<herman.schreu...@sanofi.com> wrote:
> I am not sure that sending links is the way to go. Our company blocks many 
> websites that it considers not of professionel interest and were employees 
> may spend too much time. 

What a brilliant idea! If only this could be implemented in academia. Our Ph.D. 
students would stop asking stupid questions on this BB but instead read books 
and journal articles. Yes, everything except PDB, sciencedirect, webofscience, 
pubmed and arxiv (this one is for real science geeks) must be blocked!

Petr



> 
> 
> -----Original Message-----
> From: CCP4 bulletin board [mailto:CCP4BB@JISCMAIL.AC.UK] On Behalf Of Mark J 
> van Raaij
> Sent: Thursday, December 08, 2011 4:50 PM
> To: CCP4BB@JISCMAIL.AC.UK
> Subject: Re: [ccp4bb] better way to post your density snapshots
> 
> posting these attachments as links rather than attachments in CCP4bb messages 
> is the way to go I think.
> many institutions offer this service (ours does), and there are also free and 
> for-pay online ways to do this (for example www.yousendit.com, but there are 
> many others).
> Then it is also not a problem to send (sorry, link) even large files.

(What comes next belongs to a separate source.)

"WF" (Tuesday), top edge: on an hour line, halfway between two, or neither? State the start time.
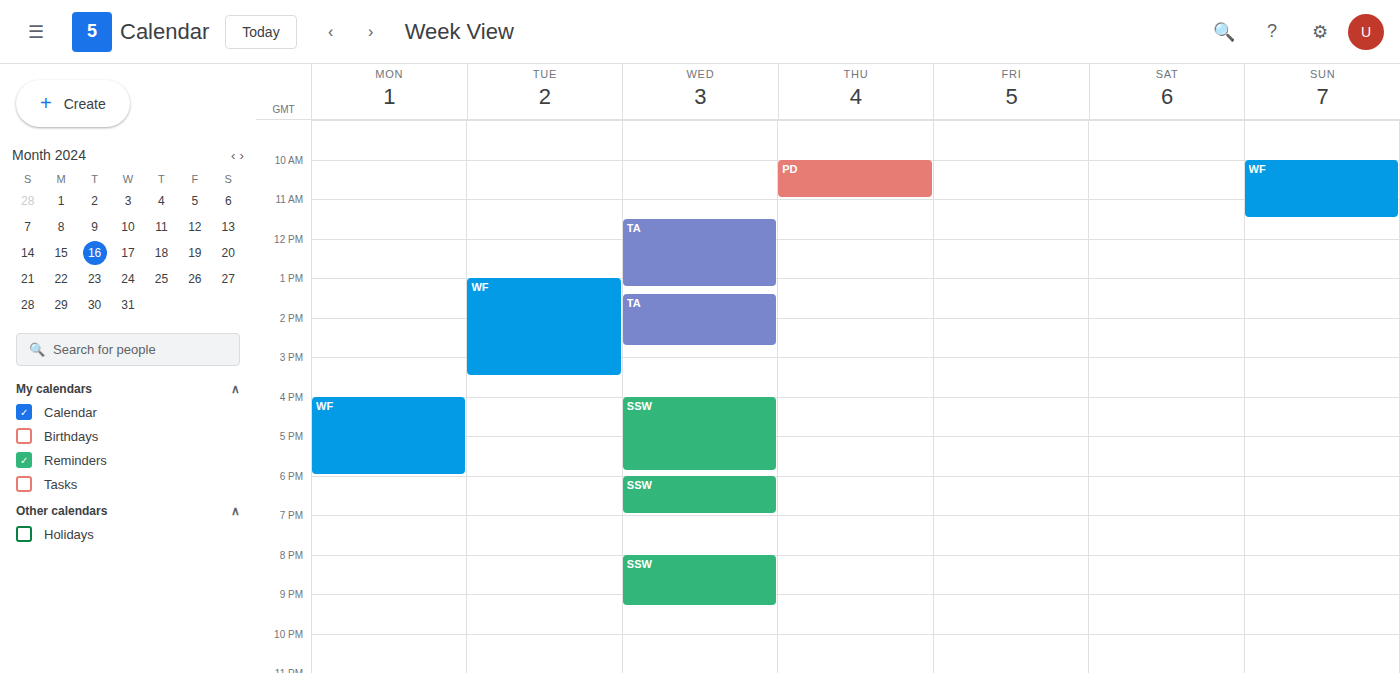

The 
> only disadvantage I can think of is that they expire after some time.
> 
> Mark J van Raaij
> Laboratorio M-4
> Dpto de Estructura de Macromoleculas
> Centro Nacional de Biotecnologia - CSIC
> c/Darwin 3
> E-28049 Madrid, Spain
> tel. (+34) 91 585 4616
> http://www.cnb.csic.es/content/research/macromolecular/mvraaij
> 
> 
> 
> 
> 
> On 8 Dec 2011, at 16:39, Ed Pozharski wrote:
> 
>> Colleagues,
>> 
>> One recurring question on this bb is "I got this blob of density - is 
>> it my ligand or what in the name of pink unicorns this is?"  Often, a 
>> screen snapshot is posted, which is very helpful.  But it may be 
>> better if those helping out could rotate density around in 3D.  
>> Understandably, posting the full model/map is not the way to go.  
>> However, I'd see no harm in posting just a small cutout of the map in 
>> the region of interest.  It's not a difficult task (fft/mapmask or 
>> perhaps some usf magic), but is there some user-friendly approach to 
>> cutting out a small map volume?  One can use coot to mask the map and 
>> then export it, but this seems to generate the ccp4-formatted map that 
>> covers more than just the masked region, thus the files are fairly 
>> large.  Does anyone know of a simple solution other than placing dummy 
>> atoms in the region of interest and running fft/mapmask combination?  
>> (Is there phenix.cut_the_map_around_this_weird_blob ? :)
>> 
>> Cheers,
>> 
>> Ed.  
>> 
>> 
>> --
>> "I'd jump in myself, if I weren't so good at whistling."